COPD, or chronic obstructive pulmonary disease, is a long-term destructive lung process most commonly associated with smoking. Traditionally thought of as a disease for older white men due to the prominence of tobacco smoking in this population, recent evidence has shown alarmingly increasing rates of COPD diagnoses in women. The etiology appears to be similar in women as it is in men, with tobacco smoking the main culprit. Smoking rates increased in the mid-1920s with specific targeting of women and began to decline in the 1960s with the Surgeon General’s report on the consequences of smoking. Nonetheless, TV and newspaper advertisements targeting women in the 1970s described cigarettes as liberating and slimming. These advertisements have resulted in increasing cases of new COPD diagnoses in women that were once targeted. When comparing the percentage of male to female smokers over the last century, it appears that the highest percentage of male smokers (>55%) was in the mid-1950s. Compared to men, roughly 35% of women smoked during this time. Both genders experienced a decrease in smoking over the next several decades, but this decline was less pronounced in women; by the 2010s, both men and women had roughly the same percentage of smokers in their respective populations (20-30%).

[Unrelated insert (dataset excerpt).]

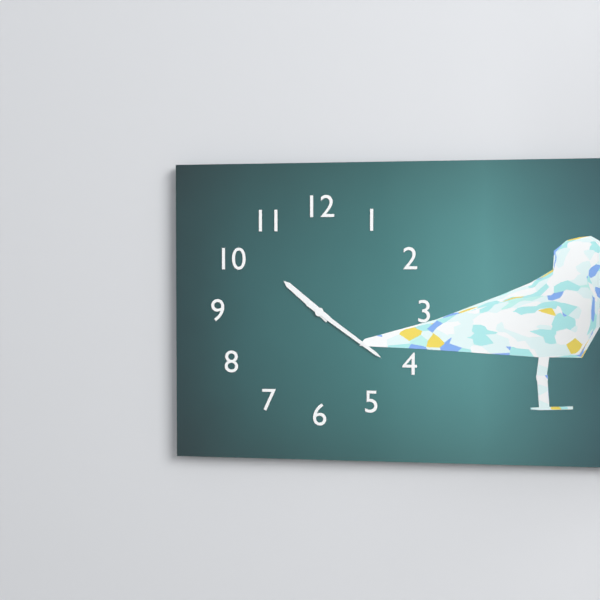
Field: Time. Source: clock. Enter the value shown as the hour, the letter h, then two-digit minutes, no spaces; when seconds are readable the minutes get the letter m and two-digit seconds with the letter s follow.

Women experience more lung damage than men from the toxins in cigarette smoke and other environmental irritants. There are several biological explanations for this, including smaller airway diameter and altered nicotine breakdown via estrogen. Women also have increasing environmental exposures, via secondhand smoke and outdoor or workplace pollutants, and subsequent increased susceptibility. Despite greater susceptibility to chronic lung damage, women oftentimes do not get properly diagnosed. They are less likely than men to get spirometry testing, the gold standard for COPD diagnosis, when they present to their primary care provider with respiratory complaints.

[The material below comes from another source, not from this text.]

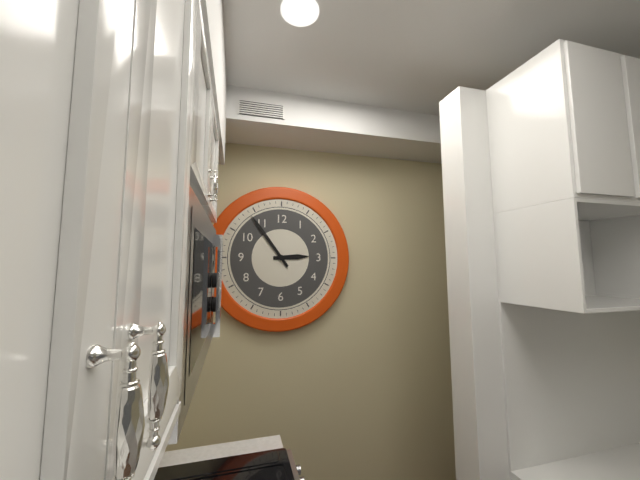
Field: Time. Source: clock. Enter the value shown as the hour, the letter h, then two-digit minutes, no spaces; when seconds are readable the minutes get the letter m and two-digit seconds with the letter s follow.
2h54
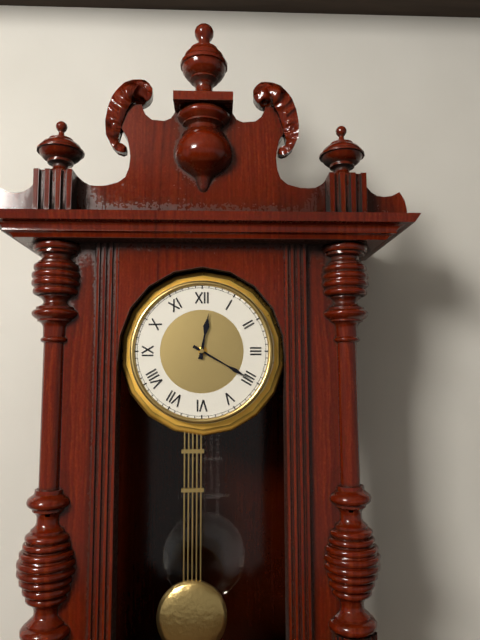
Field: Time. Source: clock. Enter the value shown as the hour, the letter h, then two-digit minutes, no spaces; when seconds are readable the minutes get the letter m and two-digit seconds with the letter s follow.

Most concerning perhaps is the fact that COPD exacerbations are more common in women than in men, contributing to overall decreased lung function and, eventually, death. The number of women dying from COPD related lung decline exceeds that of men.

With overall worsened quality of life compared to men, women living with COPD require special recognition and attention from providers. We need to be better at diagnosing the disease in women, with prompt delivery of spirometry to those presenting with typical (and atypical) respiratory complaints. Providers need to be aggressive to prevent exacerbations and preserve lung function as much as possible. Treatment needs to be holistic, addressing all components of the illness- including anxiety and depression that oftentimes cause detrimental effects to quality of life. There should be increased awareness and motivation to address this health disparity, and with the trend in research and advocacy I believe we are moving in the right direction.